# Aim command solenoids?



## Dr Dean (Nov 4, 2013)

I have something I am wanting to try but don't want to spend big bucks for new or reman solenoid assemblies. I need to find enough to make 7 usable solenoids. If you have any laying around I'd like to hear from you PM me your number please.


----------



## mlappin (Jun 25, 2009)

The price of solenoids is ridiculous isn't it? We had one on the bean head go out to control motor speed, $500 for this pissy little solenoid, I managed to get it apart and solder a new lead on the windings. Just worked on a grain dryer, was cheaper to buy the whole gas valve than just the solenoid&#8230;and people wonder why the landfills are filling so fast.

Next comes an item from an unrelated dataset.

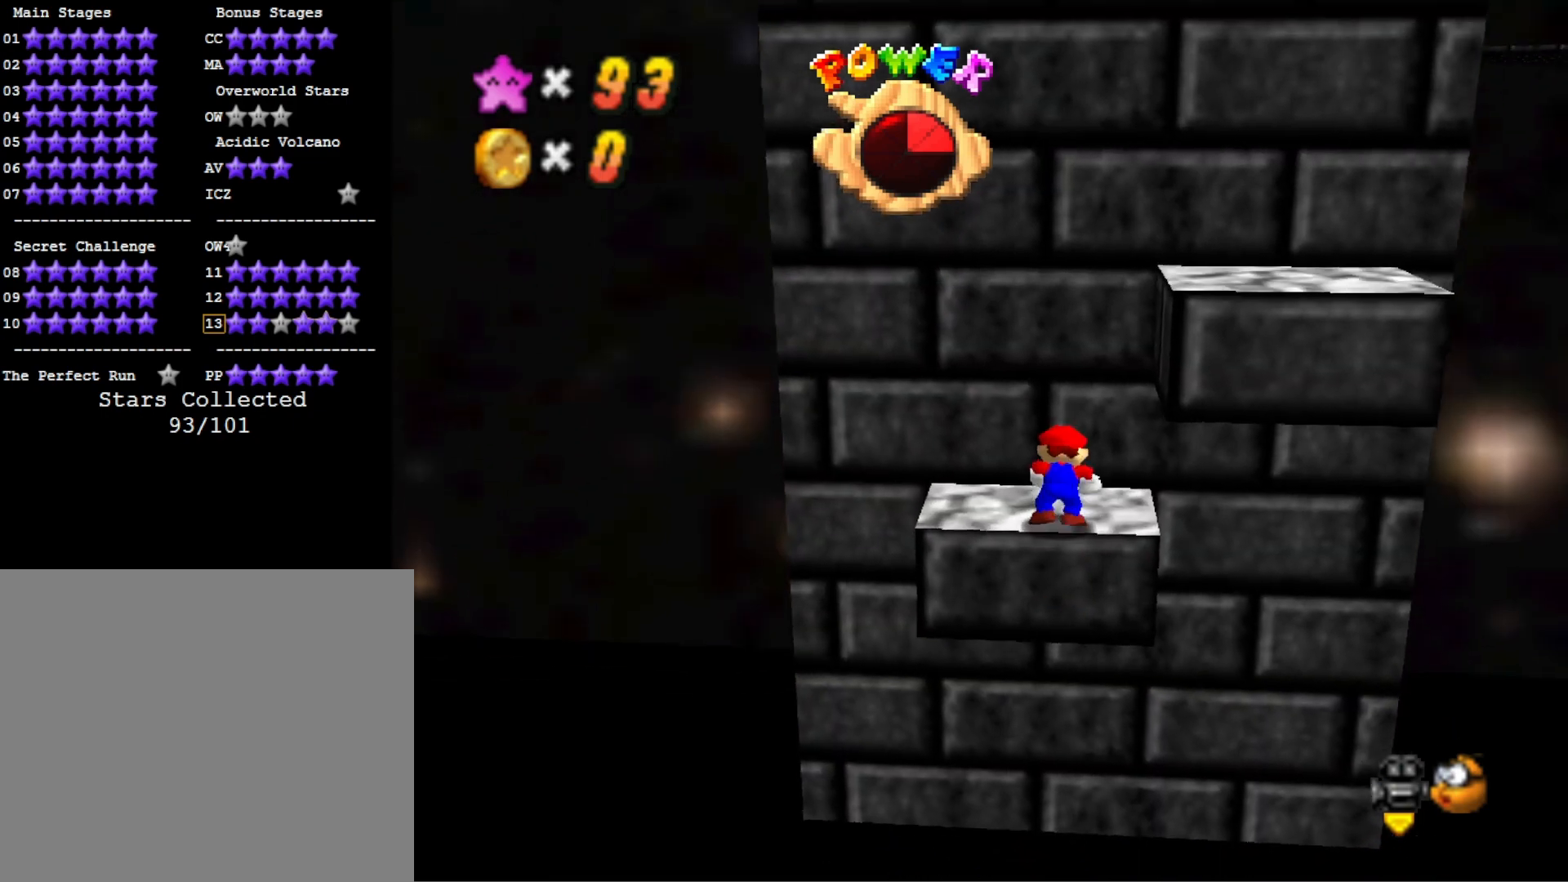
{"buttons": [], "left_stick": "up-left", "right_stick": "center", "events": [[167, "right_stick", "down"], [267, "left_stick", "up-left"], [300, "right_stick", "center"]]}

Maybe try Ebay as well as Craigslist?

If using Craigslist use Searchtempest, it will search ALL of craigslist within a certain distance of you instead of just one city.


----------



## Dr Dean (Nov 4, 2013)

Well after a lot of consideration I have decided to go a more conventional route. Since all of my hay ground is head lands around fields my spray rig is really an overgrown yard sprayer. It's a 15 foot boom mounted on my Rhino that I have made 3 sections on. Now here is the overkill it's controlled by an EZ Guide 500 and EZ Boom. I am still working on getting my hands on a flow meter so it can control rate. I am the precision ag guy at work and it drives me nuts not being able to see exactly how much I am applying so in the interest of my sanity it will have rate and section control before next spring. It still would be cool to shut off each nozzle by GPS though.


----------